HAL is confident that it can deliver higher serviceability rates for the Su-30MKI than the current 58 per cent. The company has argued that raising aircraft availability by 20 per cent would make 40 Su-30MKI additionally available to the IAF, effectively adding two fighter squadrons to its strike power.

The Su-30MKI fleet, which currently numbers 193 fighters --- 50 built in Russia and 143 built by Hindustan Aeronautics Ltd (HAL), Nashik --- will rise to 272 fighters by 2018-19, when HAL delivers the last of the 222 fighters it will build.

(This is the first of a two-part series)

Sukhois grounded after pilot seats ejected on their own

By Ajai Shukla
Business Standard, 23rd Oct 14

The Indian Air Force (IAF) has released disturbing details of why a Sukhoi-30MKI fighter crashed on October 14 near Lohegaon Air Base, Pune, while coming in to land after an uneventful flight. According to the IAF, the fighter’s ejection seats fired without reason, leaving it without either of its two pilots.

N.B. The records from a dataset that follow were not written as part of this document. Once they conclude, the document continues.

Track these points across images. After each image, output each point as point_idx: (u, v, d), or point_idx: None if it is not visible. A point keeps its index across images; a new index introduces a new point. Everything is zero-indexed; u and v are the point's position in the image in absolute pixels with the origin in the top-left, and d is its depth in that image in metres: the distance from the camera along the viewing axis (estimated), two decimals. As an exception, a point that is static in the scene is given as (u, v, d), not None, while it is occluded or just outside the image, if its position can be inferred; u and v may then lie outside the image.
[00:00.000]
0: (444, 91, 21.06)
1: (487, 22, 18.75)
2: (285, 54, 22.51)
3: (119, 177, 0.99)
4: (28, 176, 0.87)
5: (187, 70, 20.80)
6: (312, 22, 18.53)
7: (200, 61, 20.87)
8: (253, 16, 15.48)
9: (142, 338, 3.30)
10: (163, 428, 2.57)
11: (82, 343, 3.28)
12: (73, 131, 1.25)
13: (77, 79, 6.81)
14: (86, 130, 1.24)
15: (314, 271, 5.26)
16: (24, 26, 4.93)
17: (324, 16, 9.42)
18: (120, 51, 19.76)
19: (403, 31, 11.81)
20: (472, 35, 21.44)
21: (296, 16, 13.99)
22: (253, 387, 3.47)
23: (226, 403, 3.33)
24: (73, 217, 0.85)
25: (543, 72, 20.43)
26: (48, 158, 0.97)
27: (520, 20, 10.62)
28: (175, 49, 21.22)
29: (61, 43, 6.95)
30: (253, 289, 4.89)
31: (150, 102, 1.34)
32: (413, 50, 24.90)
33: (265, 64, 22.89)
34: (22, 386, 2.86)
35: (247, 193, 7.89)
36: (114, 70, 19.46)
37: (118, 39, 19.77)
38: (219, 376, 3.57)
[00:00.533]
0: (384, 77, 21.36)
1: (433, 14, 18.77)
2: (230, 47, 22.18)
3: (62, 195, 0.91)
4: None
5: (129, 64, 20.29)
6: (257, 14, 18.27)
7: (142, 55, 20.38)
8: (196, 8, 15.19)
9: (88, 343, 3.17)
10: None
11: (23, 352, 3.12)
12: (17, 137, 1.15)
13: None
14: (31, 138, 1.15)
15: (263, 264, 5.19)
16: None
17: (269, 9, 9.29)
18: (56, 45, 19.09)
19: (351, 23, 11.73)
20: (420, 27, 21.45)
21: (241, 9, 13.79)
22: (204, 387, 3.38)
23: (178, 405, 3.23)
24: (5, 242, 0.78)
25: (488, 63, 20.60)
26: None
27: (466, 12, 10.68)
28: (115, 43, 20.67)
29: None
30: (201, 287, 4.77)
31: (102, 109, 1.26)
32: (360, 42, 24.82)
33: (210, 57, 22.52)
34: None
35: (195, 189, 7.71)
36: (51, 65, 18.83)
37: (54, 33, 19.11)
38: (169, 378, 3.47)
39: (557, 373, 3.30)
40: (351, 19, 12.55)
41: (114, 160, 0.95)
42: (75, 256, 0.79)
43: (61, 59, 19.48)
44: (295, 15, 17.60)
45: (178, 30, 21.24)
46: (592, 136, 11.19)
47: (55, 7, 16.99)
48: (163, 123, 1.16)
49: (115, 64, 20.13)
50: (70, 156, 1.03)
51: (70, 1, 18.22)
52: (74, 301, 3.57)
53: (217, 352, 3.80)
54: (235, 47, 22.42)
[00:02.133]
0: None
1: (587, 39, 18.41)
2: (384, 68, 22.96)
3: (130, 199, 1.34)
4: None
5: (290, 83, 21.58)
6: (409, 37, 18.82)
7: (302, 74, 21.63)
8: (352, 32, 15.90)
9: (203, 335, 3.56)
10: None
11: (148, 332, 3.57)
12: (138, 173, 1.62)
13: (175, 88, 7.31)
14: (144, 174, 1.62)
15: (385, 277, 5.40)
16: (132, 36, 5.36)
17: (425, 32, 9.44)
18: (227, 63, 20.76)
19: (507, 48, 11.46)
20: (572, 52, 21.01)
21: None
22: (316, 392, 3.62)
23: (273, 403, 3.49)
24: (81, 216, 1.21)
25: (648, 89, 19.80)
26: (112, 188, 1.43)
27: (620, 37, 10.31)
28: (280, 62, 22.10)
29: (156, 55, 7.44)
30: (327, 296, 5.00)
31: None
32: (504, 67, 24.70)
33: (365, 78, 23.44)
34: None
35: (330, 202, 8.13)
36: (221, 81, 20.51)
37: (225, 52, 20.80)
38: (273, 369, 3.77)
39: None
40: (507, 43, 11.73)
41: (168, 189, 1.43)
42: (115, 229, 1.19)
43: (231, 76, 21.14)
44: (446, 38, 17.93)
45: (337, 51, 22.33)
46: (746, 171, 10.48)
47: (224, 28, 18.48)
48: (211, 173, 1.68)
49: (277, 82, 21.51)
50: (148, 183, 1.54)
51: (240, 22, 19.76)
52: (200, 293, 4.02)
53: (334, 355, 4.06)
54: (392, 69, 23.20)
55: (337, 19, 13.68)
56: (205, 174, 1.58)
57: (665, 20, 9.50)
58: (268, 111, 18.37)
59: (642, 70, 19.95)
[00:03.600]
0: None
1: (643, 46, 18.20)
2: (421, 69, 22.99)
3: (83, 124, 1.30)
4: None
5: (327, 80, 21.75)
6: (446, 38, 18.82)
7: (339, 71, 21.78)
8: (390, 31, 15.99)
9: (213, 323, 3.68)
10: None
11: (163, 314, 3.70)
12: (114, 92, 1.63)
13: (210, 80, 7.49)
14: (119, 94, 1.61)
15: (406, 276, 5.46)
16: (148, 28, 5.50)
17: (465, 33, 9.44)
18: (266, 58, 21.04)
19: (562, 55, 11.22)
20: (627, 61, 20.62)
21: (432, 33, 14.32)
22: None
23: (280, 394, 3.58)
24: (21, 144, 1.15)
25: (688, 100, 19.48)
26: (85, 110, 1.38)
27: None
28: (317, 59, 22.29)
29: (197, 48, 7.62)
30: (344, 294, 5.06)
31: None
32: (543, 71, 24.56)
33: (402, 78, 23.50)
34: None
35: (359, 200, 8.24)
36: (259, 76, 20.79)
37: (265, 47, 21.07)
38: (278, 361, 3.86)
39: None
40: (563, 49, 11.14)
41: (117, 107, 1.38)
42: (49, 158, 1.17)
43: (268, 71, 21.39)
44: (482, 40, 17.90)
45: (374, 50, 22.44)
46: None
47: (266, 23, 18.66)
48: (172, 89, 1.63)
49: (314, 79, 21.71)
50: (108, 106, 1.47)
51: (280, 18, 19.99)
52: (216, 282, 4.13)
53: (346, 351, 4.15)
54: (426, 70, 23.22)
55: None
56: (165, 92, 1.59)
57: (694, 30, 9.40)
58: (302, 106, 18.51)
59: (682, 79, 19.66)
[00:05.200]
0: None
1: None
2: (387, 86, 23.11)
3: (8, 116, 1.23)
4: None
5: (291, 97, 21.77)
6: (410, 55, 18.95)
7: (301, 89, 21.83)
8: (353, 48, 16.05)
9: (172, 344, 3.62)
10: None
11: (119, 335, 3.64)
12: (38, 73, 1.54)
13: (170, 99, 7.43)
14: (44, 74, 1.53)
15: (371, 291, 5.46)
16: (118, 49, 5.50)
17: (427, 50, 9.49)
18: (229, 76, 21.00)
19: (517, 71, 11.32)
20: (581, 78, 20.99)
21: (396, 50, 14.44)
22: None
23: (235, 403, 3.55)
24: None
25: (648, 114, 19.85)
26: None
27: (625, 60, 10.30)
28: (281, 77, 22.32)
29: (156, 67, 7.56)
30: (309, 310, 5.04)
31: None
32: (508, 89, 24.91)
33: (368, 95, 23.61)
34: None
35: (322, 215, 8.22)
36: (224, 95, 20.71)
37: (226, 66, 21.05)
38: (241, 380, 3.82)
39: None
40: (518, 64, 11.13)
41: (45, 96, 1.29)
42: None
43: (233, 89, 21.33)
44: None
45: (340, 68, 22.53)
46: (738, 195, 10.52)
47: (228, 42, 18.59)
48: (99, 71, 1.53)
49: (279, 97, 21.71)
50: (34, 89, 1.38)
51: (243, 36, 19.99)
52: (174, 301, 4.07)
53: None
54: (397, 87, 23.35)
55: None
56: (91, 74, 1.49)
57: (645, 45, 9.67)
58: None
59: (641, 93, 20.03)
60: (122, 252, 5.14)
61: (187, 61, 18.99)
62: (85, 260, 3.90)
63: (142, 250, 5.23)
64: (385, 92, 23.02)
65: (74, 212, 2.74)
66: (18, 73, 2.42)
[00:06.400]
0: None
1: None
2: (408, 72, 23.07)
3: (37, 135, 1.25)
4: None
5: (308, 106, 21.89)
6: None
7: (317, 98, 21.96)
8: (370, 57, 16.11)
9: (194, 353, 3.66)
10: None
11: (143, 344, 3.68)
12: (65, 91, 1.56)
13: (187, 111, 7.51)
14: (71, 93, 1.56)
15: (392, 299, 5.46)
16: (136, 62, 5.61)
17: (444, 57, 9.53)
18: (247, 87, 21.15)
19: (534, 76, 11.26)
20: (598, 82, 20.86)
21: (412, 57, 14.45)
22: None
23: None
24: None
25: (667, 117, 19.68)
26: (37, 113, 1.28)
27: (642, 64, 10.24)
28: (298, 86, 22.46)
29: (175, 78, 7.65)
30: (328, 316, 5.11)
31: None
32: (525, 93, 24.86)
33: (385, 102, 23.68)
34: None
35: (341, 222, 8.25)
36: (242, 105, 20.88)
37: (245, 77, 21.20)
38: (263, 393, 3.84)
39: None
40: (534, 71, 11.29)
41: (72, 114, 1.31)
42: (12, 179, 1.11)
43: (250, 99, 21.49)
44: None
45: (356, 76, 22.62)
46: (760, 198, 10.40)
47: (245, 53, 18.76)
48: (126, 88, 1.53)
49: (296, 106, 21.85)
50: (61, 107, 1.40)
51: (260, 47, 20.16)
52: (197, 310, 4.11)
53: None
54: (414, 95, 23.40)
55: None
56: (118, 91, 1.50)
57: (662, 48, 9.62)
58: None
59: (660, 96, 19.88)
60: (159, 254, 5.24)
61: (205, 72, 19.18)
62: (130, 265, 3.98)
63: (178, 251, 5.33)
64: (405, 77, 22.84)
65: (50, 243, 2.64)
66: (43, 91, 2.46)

The IAF has now grounded its entire fleet of 193 Su-30MKI fighters, to allow a Court of Inquiry (CoI) to investigate the accident. That puts one-third of the IAF’s fighter fleet out of action, a blow for a force that makes do with just 34 squadrons, against an authorized establishment of 39.5 squadrons.

The ministry of defence (MoD) announced on Wednesday: “(A)s is the procedure in such cases, the flying of the Su-30 fleet has been temporarily suspended.  The CoI is in progress and certain specific checks are being conducted on the aircraft.  As and when the checks are complete and the Court is satisfied, the Su-30s will be put back into flying.”

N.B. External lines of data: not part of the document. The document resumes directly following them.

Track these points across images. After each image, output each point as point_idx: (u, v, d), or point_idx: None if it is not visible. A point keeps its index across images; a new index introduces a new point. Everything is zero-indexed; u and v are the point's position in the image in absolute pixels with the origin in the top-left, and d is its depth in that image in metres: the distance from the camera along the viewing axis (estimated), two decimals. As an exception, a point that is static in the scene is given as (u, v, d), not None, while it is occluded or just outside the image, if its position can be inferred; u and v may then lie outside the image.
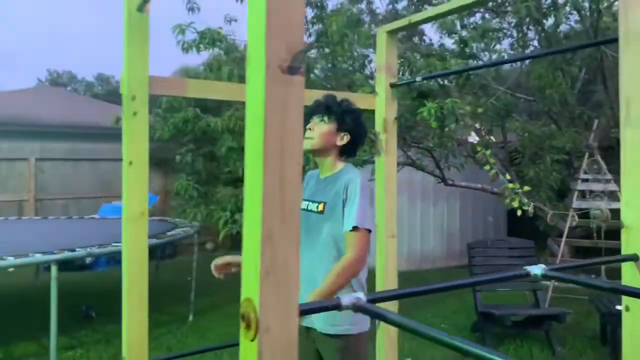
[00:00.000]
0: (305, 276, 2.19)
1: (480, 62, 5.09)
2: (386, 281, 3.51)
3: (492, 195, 6.93)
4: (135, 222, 2.67)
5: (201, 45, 4.17)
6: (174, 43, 4.82)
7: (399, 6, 7.00)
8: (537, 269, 1.92)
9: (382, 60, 3.51)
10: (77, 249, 3.99)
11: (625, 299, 2.11)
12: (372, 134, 3.45)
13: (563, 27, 6.43)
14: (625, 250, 2.08)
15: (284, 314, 1.14)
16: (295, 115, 1.17)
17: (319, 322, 2.18)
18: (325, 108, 2.37)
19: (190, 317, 5.30)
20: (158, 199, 9.32)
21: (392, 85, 3.49)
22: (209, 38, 4.14)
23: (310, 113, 2.41)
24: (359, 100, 3.14)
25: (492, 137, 6.83)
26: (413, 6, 7.19)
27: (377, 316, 1.45)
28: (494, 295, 5.24)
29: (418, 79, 3.46)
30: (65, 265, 7.97)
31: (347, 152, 2.43)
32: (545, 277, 1.93)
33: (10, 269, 8.24)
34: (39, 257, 3.62)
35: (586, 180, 5.28)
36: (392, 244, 3.65)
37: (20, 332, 4.82)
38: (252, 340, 1.13)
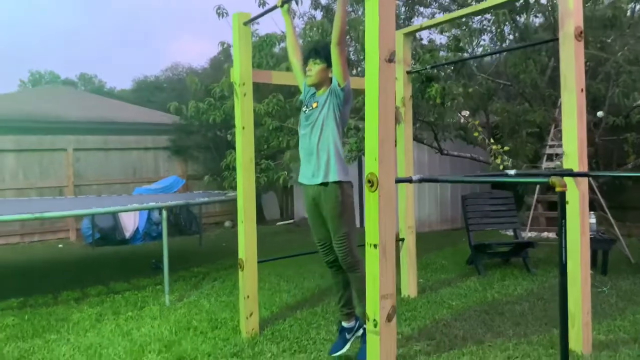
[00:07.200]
0: (306, 152, 3.23)
1: (468, 54, 6.40)
2: (407, 212, 4.86)
3: (478, 166, 8.29)
4: (247, 167, 3.99)
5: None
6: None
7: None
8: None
9: (401, 55, 4.85)
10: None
11: (566, 196, 3.42)
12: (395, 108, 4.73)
13: (535, 21, 7.79)
14: (565, 166, 3.46)
15: (388, 179, 2.56)
16: (392, 84, 2.58)
17: (328, 176, 3.13)
18: (315, 52, 3.27)
19: (240, 266, 6.52)
20: (184, 183, 10.47)
21: (408, 72, 4.82)
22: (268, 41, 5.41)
23: (307, 57, 3.32)
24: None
25: (476, 119, 8.16)
26: (406, 7, 8.50)
27: (433, 180, 2.85)
28: (482, 234, 6.64)
29: (428, 67, 4.75)
30: (108, 240, 9.13)
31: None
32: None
33: (60, 245, 9.38)
34: (153, 204, 4.79)
35: (553, 145, 6.64)
36: (410, 186, 4.97)
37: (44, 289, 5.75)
38: (374, 192, 2.55)
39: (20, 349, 3.81)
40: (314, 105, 3.27)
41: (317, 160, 3.21)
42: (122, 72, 50.78)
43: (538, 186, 6.63)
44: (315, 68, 3.27)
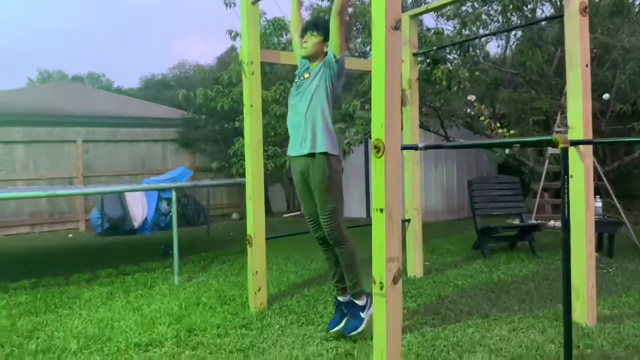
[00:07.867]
0: (294, 122, 3.20)
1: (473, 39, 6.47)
2: (413, 193, 4.90)
3: (484, 154, 8.31)
4: (255, 147, 4.05)
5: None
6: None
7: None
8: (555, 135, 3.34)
9: (407, 36, 4.89)
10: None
11: (571, 170, 3.48)
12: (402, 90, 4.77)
13: (543, 11, 7.82)
14: (570, 137, 3.49)
15: (394, 145, 2.60)
16: (399, 52, 2.63)
17: (315, 147, 3.10)
18: (314, 25, 3.28)
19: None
20: (192, 174, 10.56)
21: (414, 54, 4.85)
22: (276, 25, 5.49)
23: (305, 29, 3.32)
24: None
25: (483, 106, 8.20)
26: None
27: (436, 147, 2.92)
28: (489, 219, 6.68)
29: (434, 48, 4.78)
30: (117, 230, 9.23)
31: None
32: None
33: (70, 235, 9.49)
34: (163, 185, 4.88)
35: (559, 132, 6.64)
36: (416, 168, 5.02)
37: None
38: (380, 158, 2.60)
39: (34, 322, 3.89)
40: (306, 75, 3.24)
41: (304, 130, 3.14)
42: (129, 70, 51.28)
43: (544, 173, 6.65)
44: (311, 40, 3.24)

This unprecedented incident has the potential to cause a serious loss of confidence in an unusually safe fighter that is considered the backbone of the air force. The aircraft that crashed --- as evident from its tail number, SB 050 --- was the last of the 50 Su-30MKIs that Russia supplied to India, after building it in Sukhoi’s Irkutsk plant.

The IAF has named the pilots as Wing Commander Sidharth V Munje and Flying Officer Anup Kumar. Both pilots were from the Lohegaon-based 30 Squadron, which calls itself “The Rhinos”.

“In my 40 years of flying, I have never heard of such an incident of automatic ejection. For the morale of the pilots who fly the Su-30MKI, the cause of this crash must be found and remedial measures transparently instituted”, says Air Vice Marshal Kapil Kak (Retired), a veteran who has extensively flown the Canberra light bomber.

Fortunately, both the pilots (in the Su-30MKI, one is designated pilot and the other is weapon systems operator) parachuted down safely. The IAF has stated that, “No loss of life or damage to property was reported.”

Miraculously --- and fortunately for the investigation --- the aircraft survived the unpiloted crash without major structural damage. Serving IAF officers say that a bad crash and fire might have destroyed crucial evidence.

Experts say the crash was obviously caused by a technical defect, since both pilots appear to have ejected without any emergency or malfunction. Nor could one of the pilots have accidentally triggered the ejection, since the Su-30MKI requires each pilot to operate his ejection seat independently.

The Su-30MKI is fitted with Russian K-36DM “zero-zero” ejection seats, which allow pilots to safely bail out at zero altitude (i.e. from an aircraft on the ground), at zero speed (i.e. from a stationary aircraft).

Earlier Russian ejection seats, such as those fitted on the MiG-21, often caused spinal injuries during bailout. The K-36DM seat, however, is considered as safe as the most modern western ejection seats.

This is the fifth crash of a Su-30MKI since the IAF began flying the fighter in 2000. There were no crashes in the first 9 years, but the last 5 years have seen five crashes involving the total write-off of the fighters involved. One IAF pilot has been killed in one of these crashes.